# Текстовый фрагмент
■ ■ ■ ■ ■

И, наконец, в высшей степени “извилистые” и навязанные “национальным размежеванием” границы породили такие же интересы (от территориальных, водных, ресурсных и пр.). Это будет долго накладывать свой отпечаток на взаимоотношения стран, почти все из которых недовольны сегодняшними итогами “размежевания” и не всегда готовы признать незыблемость исторически сложившихся границ в регионе.
На этой же основе обществу навязываются совершенно невежественные (слепленные по тем же советским традициям) формы “национальных идеологий”, к которым в последнее время пытаются присовокупить “исламские ценности”, тоже воспринятые и истолкованные в крайне примитивных формах… Но это отдельная тема …»
Айдар Амребаев (Казахстан) указывает на проблемы незавершенной десоветизации: «многие элементы систем все еще являются постсоветскими: мировоззрение, стиль управления, институты, политическая культура, унаследованная система экономического разделения труда, социокультурная общность, ментальные привязанности, общие усредненные стандарты жизни, информационно-языковое пространство».
Поиск суверенной идентичности, указывает Амребаев, ведет к разрыву социальной “ткани” наций ЦА, где наблюдаются различные виды разломов и маргинализация социумов в регионе. «Парадигма независимости (опоры на свои собственные силы и выработки собственных стратегических ориентиров развития) еще не стала доминирующим трендом.

■ ■ ■ ■ ■

# Исходные данные
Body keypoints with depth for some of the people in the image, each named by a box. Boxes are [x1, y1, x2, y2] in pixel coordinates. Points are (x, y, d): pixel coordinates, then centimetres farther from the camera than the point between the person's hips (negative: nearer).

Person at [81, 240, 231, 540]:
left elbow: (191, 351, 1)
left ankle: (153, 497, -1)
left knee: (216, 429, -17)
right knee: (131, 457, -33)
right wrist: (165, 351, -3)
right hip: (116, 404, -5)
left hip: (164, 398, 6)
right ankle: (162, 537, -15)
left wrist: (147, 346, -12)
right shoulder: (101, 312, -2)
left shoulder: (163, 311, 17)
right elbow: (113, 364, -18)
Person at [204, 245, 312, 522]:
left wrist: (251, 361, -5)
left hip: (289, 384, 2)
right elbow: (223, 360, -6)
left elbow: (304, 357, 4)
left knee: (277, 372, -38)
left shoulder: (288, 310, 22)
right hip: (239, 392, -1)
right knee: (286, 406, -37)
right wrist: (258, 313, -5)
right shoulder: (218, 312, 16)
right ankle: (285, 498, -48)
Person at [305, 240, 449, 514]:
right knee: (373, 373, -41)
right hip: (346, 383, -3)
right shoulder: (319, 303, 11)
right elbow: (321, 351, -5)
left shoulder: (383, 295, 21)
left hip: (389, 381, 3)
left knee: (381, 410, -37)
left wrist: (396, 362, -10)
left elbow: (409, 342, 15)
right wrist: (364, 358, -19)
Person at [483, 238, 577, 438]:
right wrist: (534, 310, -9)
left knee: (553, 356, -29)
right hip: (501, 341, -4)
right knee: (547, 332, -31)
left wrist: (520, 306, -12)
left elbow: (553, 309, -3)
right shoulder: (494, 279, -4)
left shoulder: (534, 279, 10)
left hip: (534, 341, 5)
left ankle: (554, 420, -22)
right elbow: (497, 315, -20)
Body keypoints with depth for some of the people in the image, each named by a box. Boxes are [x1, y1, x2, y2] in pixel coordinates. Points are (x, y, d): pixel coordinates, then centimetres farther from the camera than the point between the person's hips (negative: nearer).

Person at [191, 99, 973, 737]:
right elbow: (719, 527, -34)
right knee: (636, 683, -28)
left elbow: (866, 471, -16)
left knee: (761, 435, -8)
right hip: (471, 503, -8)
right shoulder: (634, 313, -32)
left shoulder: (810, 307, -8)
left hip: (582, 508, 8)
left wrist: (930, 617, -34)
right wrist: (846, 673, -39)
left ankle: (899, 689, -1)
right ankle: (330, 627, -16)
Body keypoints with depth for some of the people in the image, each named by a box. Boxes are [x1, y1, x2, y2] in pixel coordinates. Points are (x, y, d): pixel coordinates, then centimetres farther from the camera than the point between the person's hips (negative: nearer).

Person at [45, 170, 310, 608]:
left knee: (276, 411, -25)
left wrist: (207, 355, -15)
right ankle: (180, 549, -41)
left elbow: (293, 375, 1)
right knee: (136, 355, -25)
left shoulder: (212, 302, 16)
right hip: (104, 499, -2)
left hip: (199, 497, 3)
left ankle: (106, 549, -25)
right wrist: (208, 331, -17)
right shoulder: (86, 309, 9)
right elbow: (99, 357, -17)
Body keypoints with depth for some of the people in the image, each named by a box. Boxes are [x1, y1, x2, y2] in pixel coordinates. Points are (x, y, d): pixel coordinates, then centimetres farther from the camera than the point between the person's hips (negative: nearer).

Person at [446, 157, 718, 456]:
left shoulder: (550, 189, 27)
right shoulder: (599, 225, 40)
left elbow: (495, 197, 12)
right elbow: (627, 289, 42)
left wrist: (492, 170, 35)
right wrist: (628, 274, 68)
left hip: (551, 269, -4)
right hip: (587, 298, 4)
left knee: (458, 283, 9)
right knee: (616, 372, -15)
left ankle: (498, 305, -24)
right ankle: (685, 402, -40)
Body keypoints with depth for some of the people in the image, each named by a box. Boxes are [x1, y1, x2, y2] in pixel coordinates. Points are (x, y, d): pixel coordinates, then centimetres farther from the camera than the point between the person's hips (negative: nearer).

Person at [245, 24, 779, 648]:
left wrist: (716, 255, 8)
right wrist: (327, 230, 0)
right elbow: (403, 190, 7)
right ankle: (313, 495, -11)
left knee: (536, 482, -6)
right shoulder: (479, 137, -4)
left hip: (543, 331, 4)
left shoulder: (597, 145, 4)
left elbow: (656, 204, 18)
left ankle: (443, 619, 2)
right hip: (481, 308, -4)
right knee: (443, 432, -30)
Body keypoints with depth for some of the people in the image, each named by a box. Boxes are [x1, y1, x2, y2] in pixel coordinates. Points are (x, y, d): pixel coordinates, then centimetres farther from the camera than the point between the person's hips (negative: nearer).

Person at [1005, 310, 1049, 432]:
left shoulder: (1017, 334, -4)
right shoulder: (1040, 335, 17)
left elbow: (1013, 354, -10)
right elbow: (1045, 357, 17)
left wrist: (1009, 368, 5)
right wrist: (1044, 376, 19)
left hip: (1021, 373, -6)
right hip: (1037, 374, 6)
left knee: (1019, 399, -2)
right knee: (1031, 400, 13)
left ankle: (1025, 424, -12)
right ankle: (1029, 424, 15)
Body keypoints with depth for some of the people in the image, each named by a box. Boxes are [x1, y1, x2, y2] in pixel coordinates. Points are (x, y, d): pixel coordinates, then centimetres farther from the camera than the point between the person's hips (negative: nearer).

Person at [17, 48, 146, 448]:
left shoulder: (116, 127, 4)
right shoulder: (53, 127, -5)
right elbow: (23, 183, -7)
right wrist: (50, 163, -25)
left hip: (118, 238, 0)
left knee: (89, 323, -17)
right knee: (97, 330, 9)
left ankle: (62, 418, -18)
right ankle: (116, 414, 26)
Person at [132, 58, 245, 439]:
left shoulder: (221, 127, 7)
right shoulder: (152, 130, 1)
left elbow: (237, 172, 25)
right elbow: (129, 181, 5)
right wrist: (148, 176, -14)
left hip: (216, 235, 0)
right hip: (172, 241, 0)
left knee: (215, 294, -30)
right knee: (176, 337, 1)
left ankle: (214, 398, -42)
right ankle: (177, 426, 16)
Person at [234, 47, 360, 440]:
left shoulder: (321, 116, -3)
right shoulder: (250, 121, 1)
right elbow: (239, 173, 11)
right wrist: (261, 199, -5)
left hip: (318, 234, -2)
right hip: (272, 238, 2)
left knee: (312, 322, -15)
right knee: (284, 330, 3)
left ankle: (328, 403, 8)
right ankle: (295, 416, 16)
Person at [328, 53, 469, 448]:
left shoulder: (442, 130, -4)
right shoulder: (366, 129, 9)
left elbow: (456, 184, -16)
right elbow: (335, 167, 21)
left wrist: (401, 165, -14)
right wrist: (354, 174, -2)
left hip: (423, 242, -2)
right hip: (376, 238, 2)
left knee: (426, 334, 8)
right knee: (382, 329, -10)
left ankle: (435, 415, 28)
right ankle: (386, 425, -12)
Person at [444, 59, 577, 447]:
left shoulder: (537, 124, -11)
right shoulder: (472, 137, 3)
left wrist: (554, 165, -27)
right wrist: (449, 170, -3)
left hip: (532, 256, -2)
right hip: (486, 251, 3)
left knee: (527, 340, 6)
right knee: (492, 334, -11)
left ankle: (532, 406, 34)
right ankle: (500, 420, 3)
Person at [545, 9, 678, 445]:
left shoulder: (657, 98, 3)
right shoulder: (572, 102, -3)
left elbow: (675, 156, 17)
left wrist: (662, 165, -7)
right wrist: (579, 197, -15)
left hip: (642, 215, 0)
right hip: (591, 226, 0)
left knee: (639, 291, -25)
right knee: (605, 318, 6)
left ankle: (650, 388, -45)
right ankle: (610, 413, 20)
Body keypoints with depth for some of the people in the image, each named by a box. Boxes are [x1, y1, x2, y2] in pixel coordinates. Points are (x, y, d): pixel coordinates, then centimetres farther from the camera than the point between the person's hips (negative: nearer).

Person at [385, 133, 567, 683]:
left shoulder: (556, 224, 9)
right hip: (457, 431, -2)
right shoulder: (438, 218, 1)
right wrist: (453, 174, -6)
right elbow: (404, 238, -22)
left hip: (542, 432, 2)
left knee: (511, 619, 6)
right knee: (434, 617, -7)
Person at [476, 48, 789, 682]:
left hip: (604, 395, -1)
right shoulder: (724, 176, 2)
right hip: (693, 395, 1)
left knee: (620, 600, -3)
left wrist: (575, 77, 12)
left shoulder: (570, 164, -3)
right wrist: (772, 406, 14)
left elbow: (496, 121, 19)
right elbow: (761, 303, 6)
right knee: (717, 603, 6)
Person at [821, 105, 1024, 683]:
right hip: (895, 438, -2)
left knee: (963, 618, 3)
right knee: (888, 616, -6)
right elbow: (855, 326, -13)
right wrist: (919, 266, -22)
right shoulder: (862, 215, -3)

■ ■ ■ ■ ■

# Задания упражнения
1) Какие виды интересов, по словам текста о границах и идентичности в Центральной Азии, породили «извилистые» границы? Перечислите все, что названы.
2) Продолжите текст о границах и идентичности в Центральной Азии после его последнего предложения.

# Ответы к заданиям
1) Территориальные, водные, ресурсные.

2)
Предпочтение отдается стремлению стать частью чего-то цельного и более состоятельного, “прислониться”к чему-то большему и значительному», – пишет эксперт.
Арсен Усенов (Кыргызстан): «Большая часть проблем на пути развития и взаимоотношений стран ЦА, на мой взгляд, носит в значительной степени субъективный характер. Во-первых, важно отметить, что государства региона все еще находятся в стадии формирования собственной национально-государственной идентичности.
Соответственно, своего рода обособление в качестве государств и наций с собственными культурными, национальными ценностями является закономерным. Но в то же время это приводит к ситуации, когда граждане стран ЦА отождествляют себя в большей степени в качестве представителей своей нации и своего государства, а сам регион для них есть лишь некая совокупность пяти государств.
В свою очередь, отсутствие регионального самосознания делает взаимоотношения в самой ЦА не приоритетными.
“Объединенная Центральная Азия” пока не способна принимать самостоятельных решений. Как показывает история, все интеграционные проекты в регионе (ЦАЭС, ЦАС и др.) не имели продолжения в рамках границ пяти государств без иностранного участия.
Часто стремление дистанцироваться и отстоять свой суверенитет является превалирующим в мотивах лидеров стран ЦА. Это отражается и на невозможности регионализации без участия России. Наличие разобщенности в ЦА делает доступным управление процессами в регионе со стороны внешних акторов, что в какой-то степени, кстати, отвечает их интересам».
Фаррух Салимов (Таджикистан) говорит о сформировавшемся в период независимости чувстве недоверия друг к другу; ориентации на совершенно противоположные внешние цели и разные центры силы; отсутствии координирующих органов (в виде региональной организации экономического, военно-политического и другого характера); а также отсутствии общего видения региональной интеграции со стороны лидеров стран ЦА.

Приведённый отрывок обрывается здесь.